(Beginning of Excerpted records)

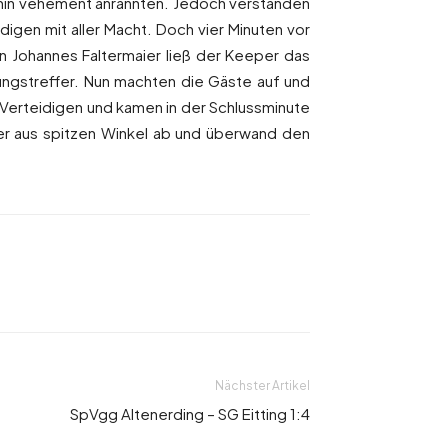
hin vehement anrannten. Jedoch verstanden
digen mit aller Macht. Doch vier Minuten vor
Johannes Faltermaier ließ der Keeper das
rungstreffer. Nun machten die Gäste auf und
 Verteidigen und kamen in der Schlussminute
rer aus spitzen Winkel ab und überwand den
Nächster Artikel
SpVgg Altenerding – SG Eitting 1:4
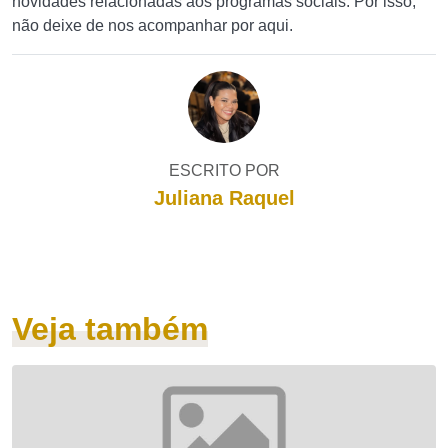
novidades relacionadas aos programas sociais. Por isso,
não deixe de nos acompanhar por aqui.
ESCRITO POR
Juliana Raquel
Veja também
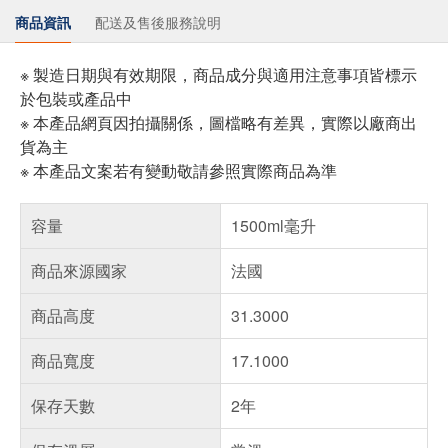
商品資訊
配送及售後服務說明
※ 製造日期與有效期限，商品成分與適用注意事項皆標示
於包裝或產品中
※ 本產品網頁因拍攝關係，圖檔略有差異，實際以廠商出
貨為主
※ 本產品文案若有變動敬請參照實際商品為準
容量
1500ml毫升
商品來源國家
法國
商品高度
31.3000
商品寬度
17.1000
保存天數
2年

(End of Excerpted records)

All entries should be given again exactly, except that pictures are to be excluded.

● Answer box:
hin vehement anrannten. Jedoch verstanden
digen mit aller Macht. Doch vier Minuten vor
Johannes Faltermaier ließ der Keeper das
rungstreffer. Nun machten die Gäste auf und
 Verteidigen und kamen in der Schlussminute
rer aus spitzen Winkel ab und überwand den
Nächster Artikel
SpVgg Altenerding – SG Eitting 1:4
novidades relacionadas aos programas sociais. Por isso,
não deixe de nos acompanhar por aqui.
ESCRITO POR
Juliana Raquel
Veja também
商品資訊
配送及售後服務說明
※ 製造日期與有效期限，商品成分與適用注意事項皆標示
於包裝或產品中
※ 本產品網頁因拍攝關係，圖檔略有差異，實際以廠商出
貨為主
※ 本產品文案若有變動敬請參照實際商品為準
容量
1500ml毫升
商品來源國家
法國
商品高度
31.3000
商品寬度
17.1000
保存天數
2年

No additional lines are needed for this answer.